Private equity titans like Blackstone’s Steve Schwarzman and KKR’s Henry Kravis spent $592 billion in 2020, or 7% more than the five-year annual average. Valuations also defied the pandemic. The average deal in the United States was done at a near-record 11.4 times enterprise value to EBITDA multiple, while Europe’s 12.6 times was the highest ever. Since 65% of deals were in sectors that are resilient to lockdowns, like technology, it’s unlikely that the high multiples reflect falling EBITDA from the crisis.
How can Schwarzman and co make money with prices so high? The answer, increasingly, is growth. Bain’s analysis found that private equity returns are now predominantly driven by boosting revenue and selling companies at a richer valuation than when they are bought. Since the latter tactic, known as multiple expansion, is unlikely to work with today’s high purchase prices, the onus is on increasing sales.
The shift away from cost-cutting makes sense. The proportion of secondary buyouts, or those companies which have already been through the private equity wringer, is rising, meaning less fat to cut. And public companies, with the help of activists, keep a tighter leash on expenses.
Yet relying on growth makes it harder to justify high prices. A buyout firm that acquires a company for 12.6 times EBITDA, and sells it five years later at the same multiple without improving profitability, would need revenue to grow by 8% a year to hit the 20% internal rate of return that private equity groups typically target. That’s according to Breakingviews calculations that assume leverage of 7 times EBITDA, with annual interest costs of 5%.

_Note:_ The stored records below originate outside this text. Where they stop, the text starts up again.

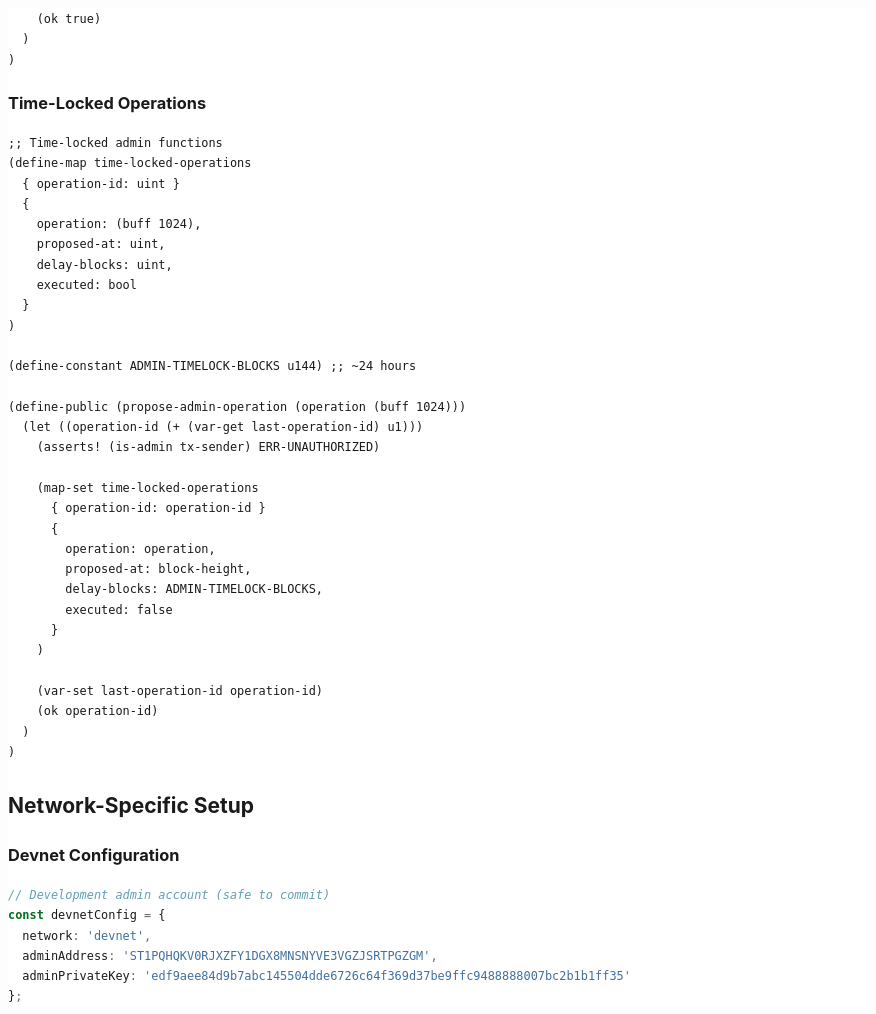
 ```clarity
    (ok true)
  )
)
```

### Time-Locked Operations

```clarity
;; Time-locked admin functions
(define-map time-locked-operations
  { operation-id: uint }
  {
    operation: (buff 1024),
    proposed-at: uint,
    delay-blocks: uint,
    executed: bool
  }
)

(define-constant ADMIN-TIMELOCK-BLOCKS u144) ;; ~24 hours

(define-public (propose-admin-operation (operation (buff 1024)))
  (let ((operation-id (+ (var-get last-operation-id) u1)))
    (asserts! (is-admin tx-sender) ERR-UNAUTHORIZED)
    
    (map-set time-locked-operations
      { operation-id: operation-id }
      {
        operation: operation,
        proposed-at: block-height,
        delay-blocks: ADMIN-TIMELOCK-BLOCKS,
        executed: false
      }
    )
    
    (var-set last-operation-id operation-id)
    (ok operation-id)
  )
)
```

## Network-Specific Setup

### Devnet Configuration

```typescript
// Development admin account (safe to commit)
const devnetConfig = {
  network: 'devnet',
  adminAddress: 'ST1PQHQKV0RJXZFY1DGX8MNSNYVE3VGZJSRTPGZGM',
  adminPrivateKey: 'edf9aee84d9b7abc145504dde6726c64f369d37be9ffc9488888007bc2b1b1ff35'
};
```
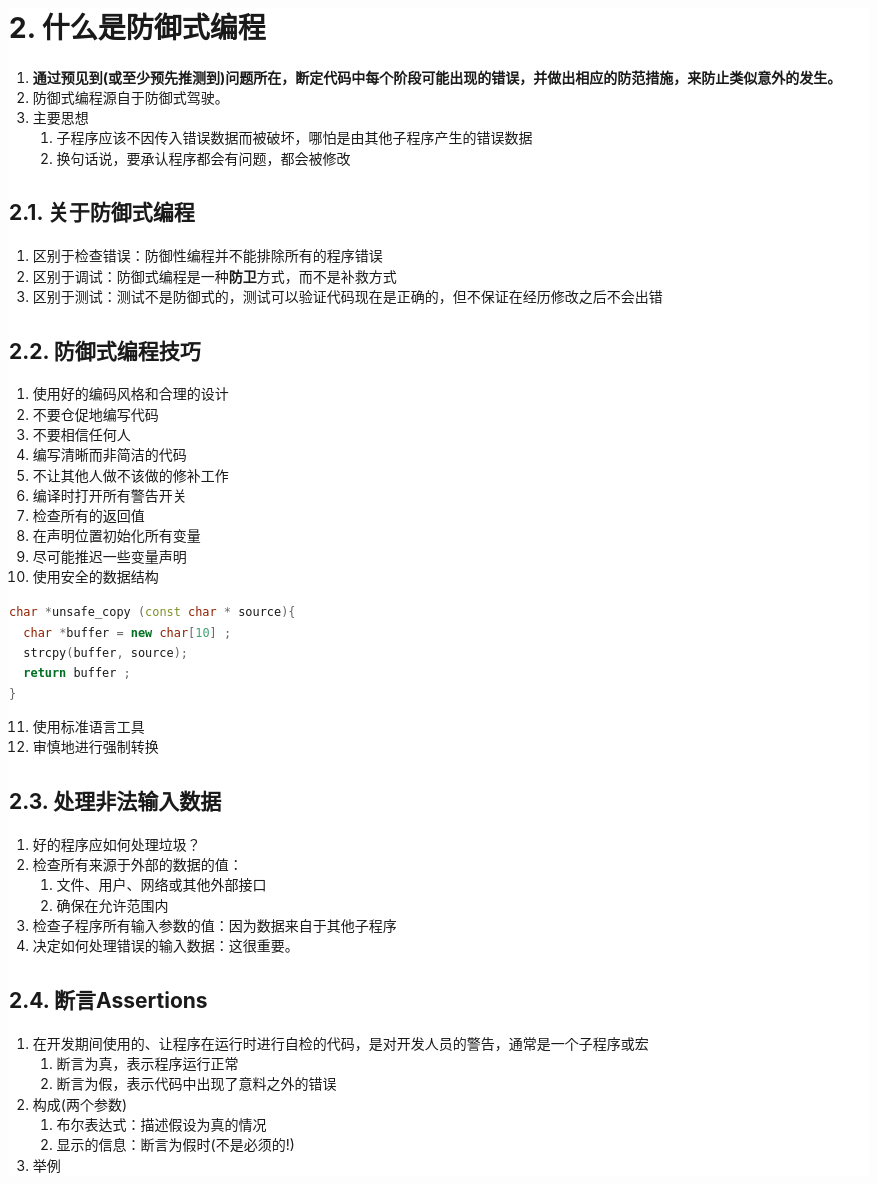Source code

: # 2. 什么是防御式编程
1. **通过预见到(或至少预先推测到)问题所在，断定代码中每个阶段可能出现的错误，并做出相应的防范措施，来防止类似意外的发生。**
2. 防御式编程源自于防御式驾驶。
3. 主要思想
   1. 子程序应该不因传入错误数据而被破坏，哪怕是由其他子程序产生的错误数据
   2. 换句话说，要承认程序都会有问题，都会被修改

## 2.1. 关于防御式编程
1. 区别于检查错误：防御性编程并不能排除所有的程序错误
2. 区别于调试：防御式编程是一种**防卫**方式，而不是补救方式
3. 区别于测试：测试不是防御式的，测试可以验证代码现在是正确的，但不保证在经历修改之后不会出错

## 2.2. 防御式编程技巧
1. 使用好的编码风格和合理的设计
2. 不要仓促地编写代码
3. 不要相信任何人
4. 编写清晰而非简洁的代码
5. 不让其他人做不该做的修补工作
6. 编译时打开所有警告开关
7. 检查所有的返回值
8. 在声明位置初始化所有变量
9. 尽可能推迟一些变量声明
10. 使用安全的数据结构

```c++
char *unsafe_copy (const char * source){
  char *buffer = new char[10] ;
  strcpy(buffer, source);
  return buffer ; 
}
```

11. 使用标准语言工具
12. 审慎地进行强制转换

## 2.3. 处理非法输入数据
1. 好的程序应如何处理垃圾？
2. 检查所有来源于外部的数据的值：
   1. 文件、用户、网络或其他外部接口
   2. 确保在允许范围内
3. 检查子程序所有输入参数的值：因为数据来自于其他子程序
4. 决定如何处理错误的输入数据：这很重要。

## 2.4. 断言Assertions
1. 在开发期间使用的、让程序在运行时进行自检的代码，是对开发人员的警告，通常是一个子程序或宏
   1. 断言为真，表示程序运行正常
   2. 断言为假，表示代码中出现了意料之外的错误
2. 构成(两个参数)
   1. 布尔表达式：描述假设为真的情况
   2. 显示的信息：断言为假时(不是必须的!)
3. 举例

Few companies consistently increase their revenue that fast. The median annual growth forecast over the next three years for firms in the FTSE 100 and S&P 500 indexes is just 5.6%, Refinitiv data shows. Less than one-third of the group will surpass 8%. Meanwhile buyout funds have roughly $1 trillion of cash to spend, Bain reckons, meaning more capital is chasing a dwindling number of targets. Private equity’s growth fetish risks shrinking returns.